WHAT IS NEEDED:
Please report every line in the items below that contains the word "Catherine", copying each such line in full. Case counts, so match only that exact capitalization.

INFORMATION PROVIDED:
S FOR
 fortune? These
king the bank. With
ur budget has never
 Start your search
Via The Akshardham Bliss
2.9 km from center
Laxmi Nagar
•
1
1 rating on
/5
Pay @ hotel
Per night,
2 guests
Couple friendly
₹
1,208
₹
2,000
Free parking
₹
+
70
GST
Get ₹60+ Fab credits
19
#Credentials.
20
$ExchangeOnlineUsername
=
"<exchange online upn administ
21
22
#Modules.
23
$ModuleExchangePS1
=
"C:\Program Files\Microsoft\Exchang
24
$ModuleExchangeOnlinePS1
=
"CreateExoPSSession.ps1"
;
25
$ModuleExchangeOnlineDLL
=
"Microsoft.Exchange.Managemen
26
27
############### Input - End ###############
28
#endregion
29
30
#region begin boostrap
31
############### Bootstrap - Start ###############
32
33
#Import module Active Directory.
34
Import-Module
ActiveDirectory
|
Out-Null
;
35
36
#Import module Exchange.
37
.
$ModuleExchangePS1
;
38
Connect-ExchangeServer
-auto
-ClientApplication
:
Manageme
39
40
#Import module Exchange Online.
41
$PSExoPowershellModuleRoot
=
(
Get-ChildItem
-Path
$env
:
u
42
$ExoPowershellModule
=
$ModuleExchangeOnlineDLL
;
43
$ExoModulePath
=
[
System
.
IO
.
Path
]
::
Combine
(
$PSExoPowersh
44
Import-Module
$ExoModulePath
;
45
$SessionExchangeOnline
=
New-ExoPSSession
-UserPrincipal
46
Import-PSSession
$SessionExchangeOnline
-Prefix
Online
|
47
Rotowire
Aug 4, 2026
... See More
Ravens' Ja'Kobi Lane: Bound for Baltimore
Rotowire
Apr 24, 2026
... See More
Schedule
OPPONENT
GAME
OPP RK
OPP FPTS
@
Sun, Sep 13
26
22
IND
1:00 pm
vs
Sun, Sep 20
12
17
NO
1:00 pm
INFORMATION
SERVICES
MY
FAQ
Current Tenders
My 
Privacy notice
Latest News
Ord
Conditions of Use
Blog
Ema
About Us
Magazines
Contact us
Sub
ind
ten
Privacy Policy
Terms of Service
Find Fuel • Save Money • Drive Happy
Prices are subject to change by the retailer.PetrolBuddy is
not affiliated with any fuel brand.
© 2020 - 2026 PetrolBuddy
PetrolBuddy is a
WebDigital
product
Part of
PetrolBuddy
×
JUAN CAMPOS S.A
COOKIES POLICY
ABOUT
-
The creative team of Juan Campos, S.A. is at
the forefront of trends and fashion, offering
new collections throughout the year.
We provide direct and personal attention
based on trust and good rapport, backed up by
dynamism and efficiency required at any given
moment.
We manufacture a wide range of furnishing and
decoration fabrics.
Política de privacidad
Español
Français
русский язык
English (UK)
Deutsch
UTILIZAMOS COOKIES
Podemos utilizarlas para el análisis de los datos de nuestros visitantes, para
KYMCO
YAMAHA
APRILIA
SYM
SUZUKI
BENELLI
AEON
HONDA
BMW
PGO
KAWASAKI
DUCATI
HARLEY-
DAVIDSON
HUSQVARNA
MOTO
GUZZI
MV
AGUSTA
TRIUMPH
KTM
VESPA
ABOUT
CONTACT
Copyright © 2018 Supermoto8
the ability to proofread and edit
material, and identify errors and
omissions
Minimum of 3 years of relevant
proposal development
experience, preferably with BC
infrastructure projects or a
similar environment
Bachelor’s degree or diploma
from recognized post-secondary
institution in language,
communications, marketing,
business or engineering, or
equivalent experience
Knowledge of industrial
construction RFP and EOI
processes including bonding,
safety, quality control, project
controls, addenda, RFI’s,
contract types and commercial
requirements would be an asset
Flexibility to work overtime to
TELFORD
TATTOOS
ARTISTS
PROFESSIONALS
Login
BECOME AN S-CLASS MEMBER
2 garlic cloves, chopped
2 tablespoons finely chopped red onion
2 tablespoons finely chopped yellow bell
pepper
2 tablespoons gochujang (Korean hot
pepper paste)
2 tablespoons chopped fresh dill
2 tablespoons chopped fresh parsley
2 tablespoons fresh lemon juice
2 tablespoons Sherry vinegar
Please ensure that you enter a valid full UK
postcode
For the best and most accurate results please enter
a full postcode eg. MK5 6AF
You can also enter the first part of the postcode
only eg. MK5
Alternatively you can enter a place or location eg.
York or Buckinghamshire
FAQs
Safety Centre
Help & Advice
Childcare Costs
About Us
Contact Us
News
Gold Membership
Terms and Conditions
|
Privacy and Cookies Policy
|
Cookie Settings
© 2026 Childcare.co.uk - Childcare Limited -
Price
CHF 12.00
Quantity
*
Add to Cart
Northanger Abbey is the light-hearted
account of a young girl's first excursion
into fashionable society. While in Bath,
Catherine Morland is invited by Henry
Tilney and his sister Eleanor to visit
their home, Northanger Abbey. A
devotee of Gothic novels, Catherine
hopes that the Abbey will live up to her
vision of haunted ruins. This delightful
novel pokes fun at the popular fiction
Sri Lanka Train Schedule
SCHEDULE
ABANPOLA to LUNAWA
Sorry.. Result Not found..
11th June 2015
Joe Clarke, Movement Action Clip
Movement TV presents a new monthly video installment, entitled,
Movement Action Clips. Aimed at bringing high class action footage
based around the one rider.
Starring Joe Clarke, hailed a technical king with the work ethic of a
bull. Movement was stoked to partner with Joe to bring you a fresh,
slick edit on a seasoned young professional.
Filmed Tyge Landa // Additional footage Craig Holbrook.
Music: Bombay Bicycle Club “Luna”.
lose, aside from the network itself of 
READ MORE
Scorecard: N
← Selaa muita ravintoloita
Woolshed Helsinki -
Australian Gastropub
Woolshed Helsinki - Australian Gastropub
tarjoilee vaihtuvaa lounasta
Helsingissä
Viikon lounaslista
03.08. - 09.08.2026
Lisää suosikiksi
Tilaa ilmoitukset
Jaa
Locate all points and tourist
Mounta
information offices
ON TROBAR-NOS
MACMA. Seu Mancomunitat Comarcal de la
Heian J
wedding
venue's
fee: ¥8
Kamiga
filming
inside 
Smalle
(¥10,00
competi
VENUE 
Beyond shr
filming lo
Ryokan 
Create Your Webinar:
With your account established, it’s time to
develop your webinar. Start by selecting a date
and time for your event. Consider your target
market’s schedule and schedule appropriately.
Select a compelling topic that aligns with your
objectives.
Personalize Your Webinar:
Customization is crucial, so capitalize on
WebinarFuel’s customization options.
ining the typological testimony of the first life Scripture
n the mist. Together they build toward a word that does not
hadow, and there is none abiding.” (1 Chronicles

SOLUTION:
Catherine Morland is invited by Henry
devotee of Gothic novels, Catherine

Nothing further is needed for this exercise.